## Begin Input for this task
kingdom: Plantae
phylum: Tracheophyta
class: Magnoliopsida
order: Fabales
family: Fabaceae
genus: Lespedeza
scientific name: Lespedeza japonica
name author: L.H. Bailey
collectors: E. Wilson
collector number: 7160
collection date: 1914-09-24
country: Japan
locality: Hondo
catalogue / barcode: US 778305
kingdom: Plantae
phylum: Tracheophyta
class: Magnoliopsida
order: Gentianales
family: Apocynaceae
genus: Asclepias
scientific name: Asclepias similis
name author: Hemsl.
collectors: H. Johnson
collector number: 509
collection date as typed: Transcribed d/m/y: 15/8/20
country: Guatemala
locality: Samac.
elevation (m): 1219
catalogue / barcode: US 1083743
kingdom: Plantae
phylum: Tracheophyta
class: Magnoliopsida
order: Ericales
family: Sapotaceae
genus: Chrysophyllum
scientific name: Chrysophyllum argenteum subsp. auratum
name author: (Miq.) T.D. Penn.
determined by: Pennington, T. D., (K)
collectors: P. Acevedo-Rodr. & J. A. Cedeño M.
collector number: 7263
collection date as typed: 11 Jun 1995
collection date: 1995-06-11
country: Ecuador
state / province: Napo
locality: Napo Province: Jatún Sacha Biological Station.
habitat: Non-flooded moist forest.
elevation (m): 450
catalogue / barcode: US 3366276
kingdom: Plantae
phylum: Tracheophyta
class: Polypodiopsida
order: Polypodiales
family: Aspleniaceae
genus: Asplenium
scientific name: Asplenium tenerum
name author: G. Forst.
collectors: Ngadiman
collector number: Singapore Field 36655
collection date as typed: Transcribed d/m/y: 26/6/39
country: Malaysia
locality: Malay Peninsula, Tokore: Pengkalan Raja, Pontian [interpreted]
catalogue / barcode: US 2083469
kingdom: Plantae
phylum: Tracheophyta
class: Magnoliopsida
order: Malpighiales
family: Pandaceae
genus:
## End Input for this task
Exercise –
Reproduce every line of the listing above word for word, keeping the original order.

Task result –
kingdom: Plantae
phylum: Tracheophyta
class: Magnoliopsida
order: Fabales
family: Fabaceae
genus: Lespedeza
scientific name: Lespedeza japonica
name author: L.H. Bailey
collectors: E. Wilson
collector number: 7160
collection date: 1914-09-24
country: Japan
locality: Hondo
catalogue / barcode: US 778305
kingdom: Plantae
phylum: Tracheophyta
class: Magnoliopsida
order: Gentianales
family: Apocynaceae
genus: Asclepias
scientific name: Asclepias similis
name author: Hemsl.
collectors: H. Johnson
collector number: 509
collection date as typed: Transcribed d/m/y: 15/8/20
country: Guatemala
locality: Samac.
elevation (m): 1219
catalogue / barcode: US 1083743
kingdom: Plantae
phylum: Tracheophyta
class: Magnoliopsida
order: Ericales
family: Sapotaceae
genus: Chrysophyllum
scientific name: Chrysophyllum argenteum subsp. auratum
name author: (Miq.) T.D. Penn.
determined by: Pennington, T. D., (K)
collectors: P. Acevedo-Rodr. & J. A. Cedeño M.
collector number: 7263
collection date as typed: 11 Jun 1995
collection date: 1995-06-11
country: Ecuador
state / province: Napo
locality: Napo Province: Jatún Sacha Biological Station.
habitat: Non-flooded moist forest.
elevation (m): 450
catalogue / barcode: US 3366276
kingdom: Plantae
phylum: Tracheophyta
class: Polypodiopsida
order: Polypodiales
family: Aspleniaceae
genus: Asplenium
scientific name: Asplenium tenerum
name author: G. Forst.
collectors: Ngadiman
collector number: Singapore Field 36655
collection date as typed: Transcribed d/m/y: 26/6/39
country: Malaysia
locality: Malay Peninsula, Tokore: Pengkalan Raja, Pontian [interpreted]
catalogue / barcode: US 2083469
kingdom: Plantae
phylum: Tracheophyta
class: Magnoliopsida
order: Malpighiales
family: Pandaceae
genus:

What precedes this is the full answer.